Chantal Goya brise le silence dans le sillage de l’affaire Patrick Bruel et assume ses positions sans détour

Chantal Goya brise le silence dans le sillage de l’affaire Patrick Bruel et assume ses positions sans détour
Le tumulte médiatique entourant l’affaire Patrick Bruel ne cesse de s’amplifier. Alors que le célèbre chanteur fait l’objet d’une enquête préliminaire suite à plusieurs plaintes pour viol, tentative de viol, agression sexuelle et harcèlement sexuel, le débat public sur les violences faites aux femmes est plus que jamais au centre des discussions. Patrick Bruel conteste fermement les accusations portées contre lui et bénéficie toujours de la présomption d’innocence, tandis que la procédure judiciaire suit son cours. C’est dans ce climat particulièrement chargé qu’une figure emblématique de la chanson française a choisi de sortir de sa réserve : Chantal Goya.

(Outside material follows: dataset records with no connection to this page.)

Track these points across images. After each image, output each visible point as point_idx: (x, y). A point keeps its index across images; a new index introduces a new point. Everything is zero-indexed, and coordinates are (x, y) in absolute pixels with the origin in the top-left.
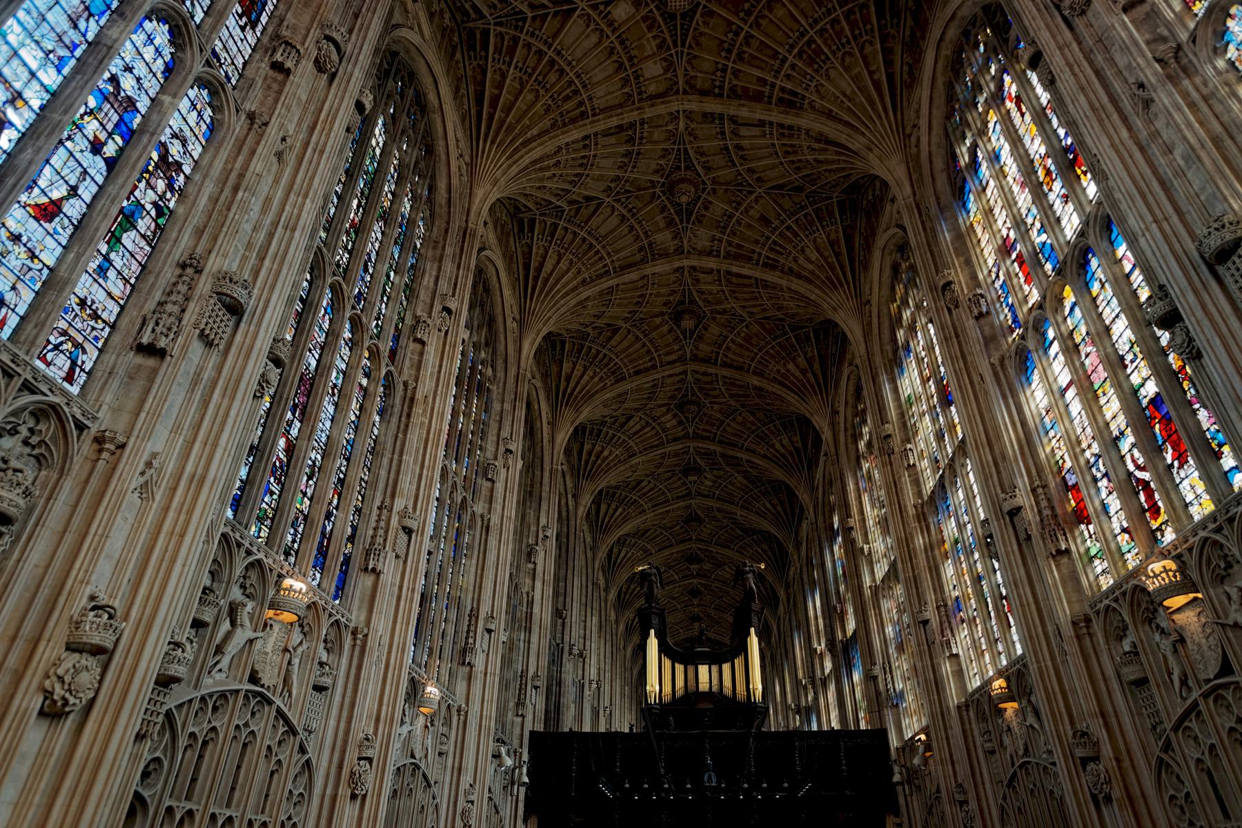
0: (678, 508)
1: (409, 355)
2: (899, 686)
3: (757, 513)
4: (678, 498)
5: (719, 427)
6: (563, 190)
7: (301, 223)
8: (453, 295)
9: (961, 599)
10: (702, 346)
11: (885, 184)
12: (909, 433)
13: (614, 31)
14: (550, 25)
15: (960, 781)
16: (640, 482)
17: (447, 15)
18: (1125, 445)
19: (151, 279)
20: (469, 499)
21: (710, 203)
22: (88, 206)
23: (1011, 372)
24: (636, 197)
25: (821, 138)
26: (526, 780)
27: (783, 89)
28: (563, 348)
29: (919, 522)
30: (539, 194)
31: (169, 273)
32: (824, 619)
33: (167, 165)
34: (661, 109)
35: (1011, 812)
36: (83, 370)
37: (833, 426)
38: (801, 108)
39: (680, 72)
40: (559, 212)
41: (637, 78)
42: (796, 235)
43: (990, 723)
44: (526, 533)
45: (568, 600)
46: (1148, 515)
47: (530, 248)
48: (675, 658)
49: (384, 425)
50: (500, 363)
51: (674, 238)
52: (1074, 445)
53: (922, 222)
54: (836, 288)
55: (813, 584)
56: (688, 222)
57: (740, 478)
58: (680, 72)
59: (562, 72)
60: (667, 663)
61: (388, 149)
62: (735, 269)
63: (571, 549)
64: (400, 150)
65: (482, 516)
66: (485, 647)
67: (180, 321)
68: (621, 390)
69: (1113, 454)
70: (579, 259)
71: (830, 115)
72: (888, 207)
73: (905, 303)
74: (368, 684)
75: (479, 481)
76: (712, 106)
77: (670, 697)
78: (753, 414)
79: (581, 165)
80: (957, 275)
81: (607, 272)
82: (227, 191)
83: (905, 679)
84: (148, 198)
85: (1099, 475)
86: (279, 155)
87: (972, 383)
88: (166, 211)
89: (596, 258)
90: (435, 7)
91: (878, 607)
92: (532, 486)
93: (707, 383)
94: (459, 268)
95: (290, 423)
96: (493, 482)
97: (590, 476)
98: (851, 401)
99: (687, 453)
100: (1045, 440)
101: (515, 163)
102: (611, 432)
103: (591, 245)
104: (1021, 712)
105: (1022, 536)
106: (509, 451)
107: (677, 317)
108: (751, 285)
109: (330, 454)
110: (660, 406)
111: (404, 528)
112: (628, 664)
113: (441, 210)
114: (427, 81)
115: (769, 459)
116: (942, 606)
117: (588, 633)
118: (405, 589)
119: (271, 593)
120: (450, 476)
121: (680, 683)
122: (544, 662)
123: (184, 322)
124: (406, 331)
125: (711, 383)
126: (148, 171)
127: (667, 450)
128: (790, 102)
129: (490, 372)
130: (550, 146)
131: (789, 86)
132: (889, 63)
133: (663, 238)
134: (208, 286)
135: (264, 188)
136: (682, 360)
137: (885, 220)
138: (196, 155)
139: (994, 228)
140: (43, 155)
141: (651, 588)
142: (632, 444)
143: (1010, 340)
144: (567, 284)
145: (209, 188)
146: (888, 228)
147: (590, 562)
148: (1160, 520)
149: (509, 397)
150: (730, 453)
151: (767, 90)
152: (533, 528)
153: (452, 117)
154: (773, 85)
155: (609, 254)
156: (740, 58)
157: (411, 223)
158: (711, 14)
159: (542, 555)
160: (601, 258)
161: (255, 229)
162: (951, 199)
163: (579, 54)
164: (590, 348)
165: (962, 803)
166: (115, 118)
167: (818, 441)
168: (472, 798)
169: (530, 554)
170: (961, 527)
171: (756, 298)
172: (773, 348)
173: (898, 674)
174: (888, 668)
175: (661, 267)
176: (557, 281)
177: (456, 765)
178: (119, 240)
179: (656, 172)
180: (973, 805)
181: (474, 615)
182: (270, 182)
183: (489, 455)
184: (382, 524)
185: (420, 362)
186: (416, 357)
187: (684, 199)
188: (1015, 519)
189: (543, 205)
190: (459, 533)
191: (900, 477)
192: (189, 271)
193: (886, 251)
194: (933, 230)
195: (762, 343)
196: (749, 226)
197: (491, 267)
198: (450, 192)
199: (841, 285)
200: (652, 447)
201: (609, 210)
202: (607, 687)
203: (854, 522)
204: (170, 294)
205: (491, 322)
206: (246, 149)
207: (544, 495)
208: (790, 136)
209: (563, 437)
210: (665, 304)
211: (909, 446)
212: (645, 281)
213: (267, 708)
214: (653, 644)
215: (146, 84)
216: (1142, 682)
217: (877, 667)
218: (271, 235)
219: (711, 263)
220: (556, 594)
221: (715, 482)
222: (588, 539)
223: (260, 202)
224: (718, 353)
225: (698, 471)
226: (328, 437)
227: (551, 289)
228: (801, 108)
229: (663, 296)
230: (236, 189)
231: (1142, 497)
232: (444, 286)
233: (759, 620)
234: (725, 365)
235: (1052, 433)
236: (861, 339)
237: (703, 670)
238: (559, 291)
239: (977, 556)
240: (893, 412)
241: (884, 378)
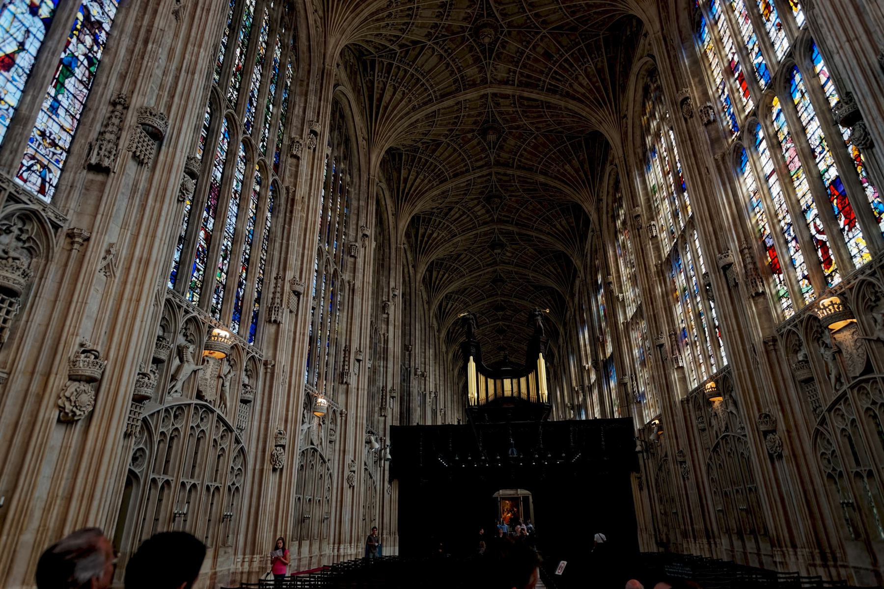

Invitée dans le podcast « Mesdames », animé par Ariane Massenet et diffusé le 3 juillet dernier, l’interprète de « Bécassine » s’est livrée avec une franchise désarmante. Loin des discours policés habituels, elle a abordé sans tabou sa vision des injustices, de la défense des victimes et de son propre tempérament. Ses déclarations, aussi directes qu’inattendues, ont rapidement enflammé les réseaux sociaux et relancé les discussions sur la place des femmes et la réaction de la société face aux comportements inacceptables.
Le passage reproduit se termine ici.